慕容芜用力挣脱:“放开我,你这个见不得人的……”

“闭嘴,我可不是白玉之、不是江岳山会任由你撒娇。”那黑衣人猛地停住,目光如同冷冷冰刀,慕容芜尚不及反应,已被他推入又一道石门中。

因措手不及,她倒在一片湿冷的水洼里。

“啊——”她失声惊叫。

抬头看去,只见整个暗洞忽然亮了起来,眼前的黑衣人站在石门口,居高临下的看着她:“白少夫人,好好的……在这里享受少夫人的日子吧……”

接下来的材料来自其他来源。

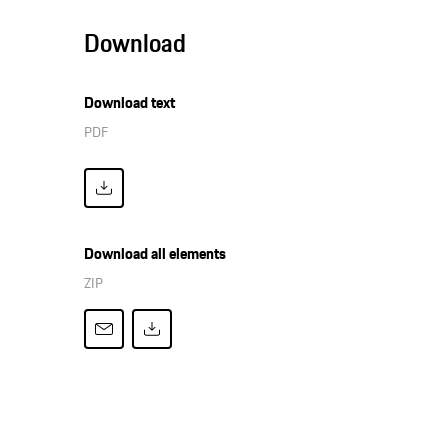
Download
Download text
PDF
Download all elements
ZIP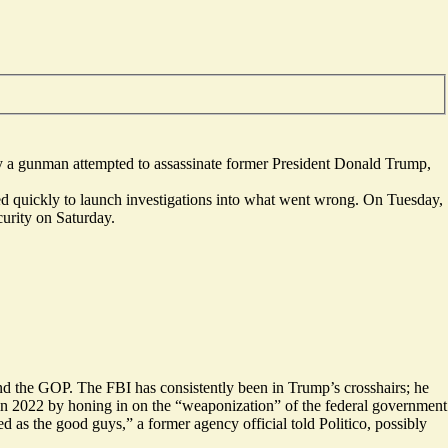
ay a gunman attempted to assassinate former President Donald Trump,
ved
quickly
to launch investigations into what went wrong. On Tuesday,
curity on Saturday.
and the GOP. The FBI has consistently been in Trump’s crosshairs; he
in 2022 by honing in on the “weaponization” of the federal government
ed as the
good guys
,” a former agency official told Politico, possibly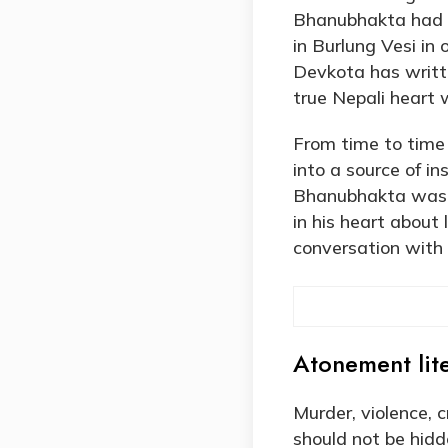
Bhanubhakta had m
in Burlung Vesi in
Devkota has writte
true Nepali heart 
From time to time
into a source of i
Bhanubhakta was a
in his heart about
conversation with
Atonement lite
Murder, violence, c
should not be hid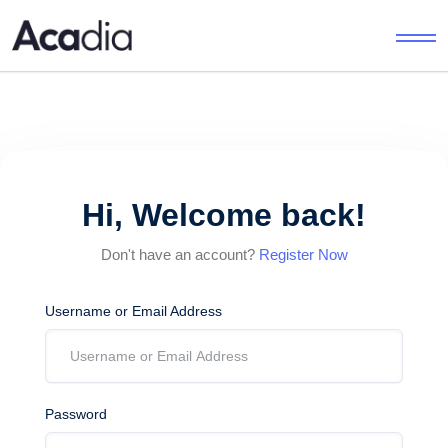
Hi, Welcome back!
Don't have an account?
Register Now
Username or Email Address
Password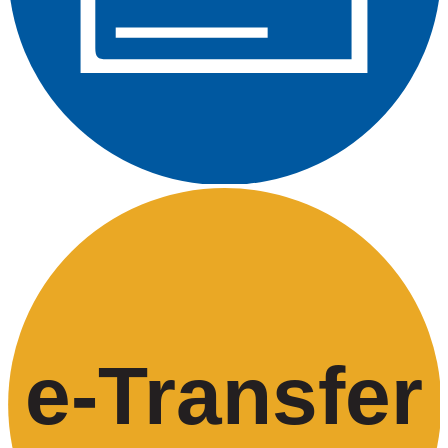
e-
T
ransfer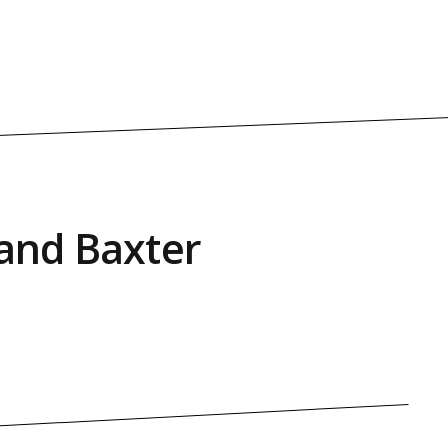
land Baxter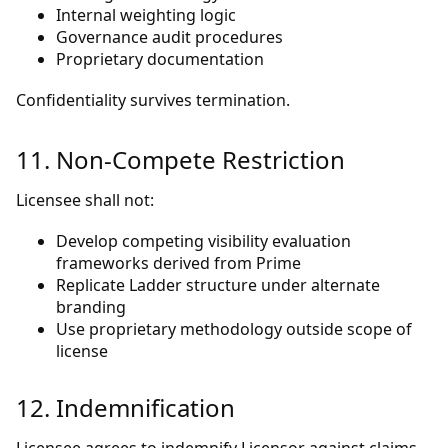
Internal weighting logic
Governance audit procedures
Proprietary documentation
Confidentiality survives termination.
11. Non-Compete Restriction
Licensee shall not:
Develop competing visibility evaluation
frameworks derived from Prime
Replicate Ladder structure under alternate
branding
Use proprietary methodology outside scope of
license
12. Indemnification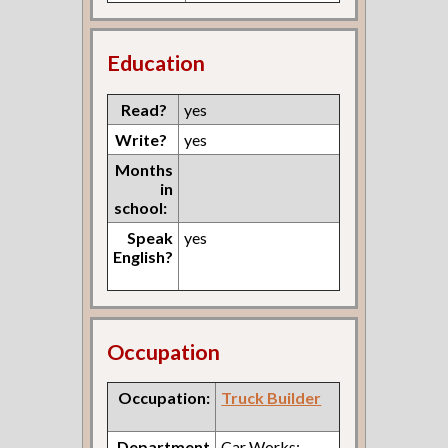
Education
Read?
yes
Write?
yes
Months
in
school:
Speak
yes
English?
Occupation
Occupation:
Truck Builder
Department
Car Works: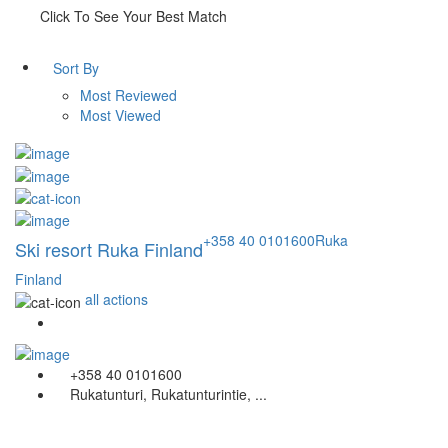
Click To See Your Best Match
Sort By
Most Reviewed
Most Viewed
+358 40 0101600
Ruka
Ski resort Ruka Finland
Finland
all actions
+358 40 0101600
Rukatunturi, Rukatunturintie, ...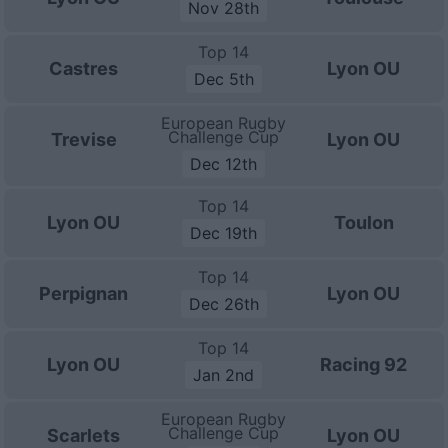
Nov 28th
Top 14
Castres
Lyon OU
Dec 5th
European Rugby
Challenge Cup
Trevise
Lyon OU
Dec 12th
Top 14
Lyon OU
Toulon
Dec 19th
Top 14
Perpignan
Lyon OU
Dec 26th
Top 14
Lyon OU
Racing 92
Jan 2nd
European Rugby
Challenge Cup
Scarlets
Lyon OU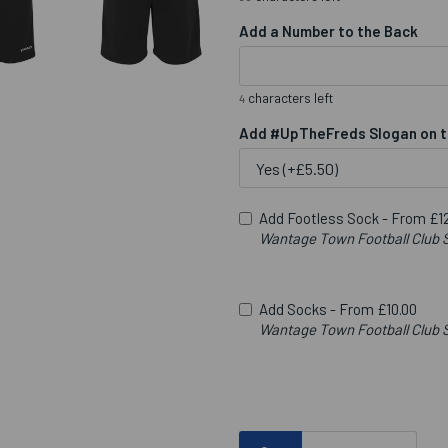
Add a Number to the Back
characters left
4
Add #UpTheFreds Slogan on t
Add Footless Sock -
From £12
Wantage Town Football Club S
Add Socks -
From £10.00
Wantage Town Football Clu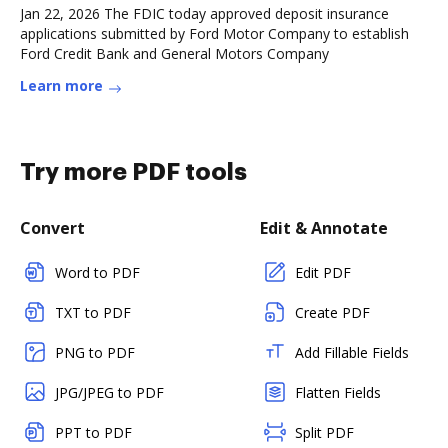
Jan 22, 2026 The FDIC today approved deposit insurance
applications submitted by Ford Motor Company to establish
Ford Credit Bank and General Motors Company
Learn more
Try more PDF tools
Convert
Edit & Annotate
Word to PDF
Edit PDF
TXT to PDF
Create PDF
PNG to PDF
Add Fillable Fields
JPG/JPEG to PDF
Flatten Fields
PPT to PDF
Split PDF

说完,他哈哈大笑,那笑声如同地府鬼魅,令人心里颤动。

她连忙站起身,想要追出去,石门却缓缓的关闭了。

她无助的拍着石门,大声喊:“你到底是何人,我慕容芜与你无冤无仇,为什么要害我?”

“不要再喊了。”

突地,一个声音叫住她,她一惊,猛地回身看去,一看之间,更加惊讶,她愣在当地,一动不能动的看着身后的人。

那人一脸沉静,微微抬眸看他,慕容芜脱口而出:“皇上……”

第3卷 美人如花隔云端 石门幽火明

只见石屋内,李铭辅斜靠在墙壁上,眼神淡淡的,好像并不是被囚禁于此,慕容芜忽的一惊,回想起白府大火,心里忐忑。

想那时,她一直以为那群杀手是冲着皇帝而来,可是她被劫走之时杀手已经越来越多,她分明看见他们向着宁书房冲去,可是如果皇上根本不在里面,又为什么要冲进宁书房去送死?

李铭辅看着他静静说:“白少夫人可知这些人是什么人?”

慕容芜摇摇头:“不知,似乎是冲着您来的。”

李铭辅低头沉思一忽,凝眉说:“不错,的确是冲着朕而来,倒是连累了白府。”

慕容芜连忙说:“陛下切莫如此说,白府于陛下保护不周,还望陛下不要怪罪。”

慕容芜说起话来,十足白家之人,李铭辅龙眸深深,幽暗的石室中,跳跃的火光令慕容芜湖水般的眼,更显得晶莹如玉,他微微失落:“此无他人,白少夫人又何必强装?朕早听闻少夫人似与白公子不睦。”

慕容芜心头一跳,她看他一眼,却被他探寻质疑的沉静眼光震慑,立时低下头:“陛下,谣言止于智者。”

李铭辅一怔,随即一笑:“呵,好一张利口,那么朕再问下去,便是不智了?”

慕容芜不语,对于李铭辅她本就有说不上来的抗拒感,经过今晚,她更加觉得心里诧异,她心里反复思量,这李铭辅虽说是一国之君,可也未免太过镇静自若了?如此被囚,不担心如何逃出,不考虑怎样保命,倒是与自己扯些个无关紧要的家常?不是太奇怪了?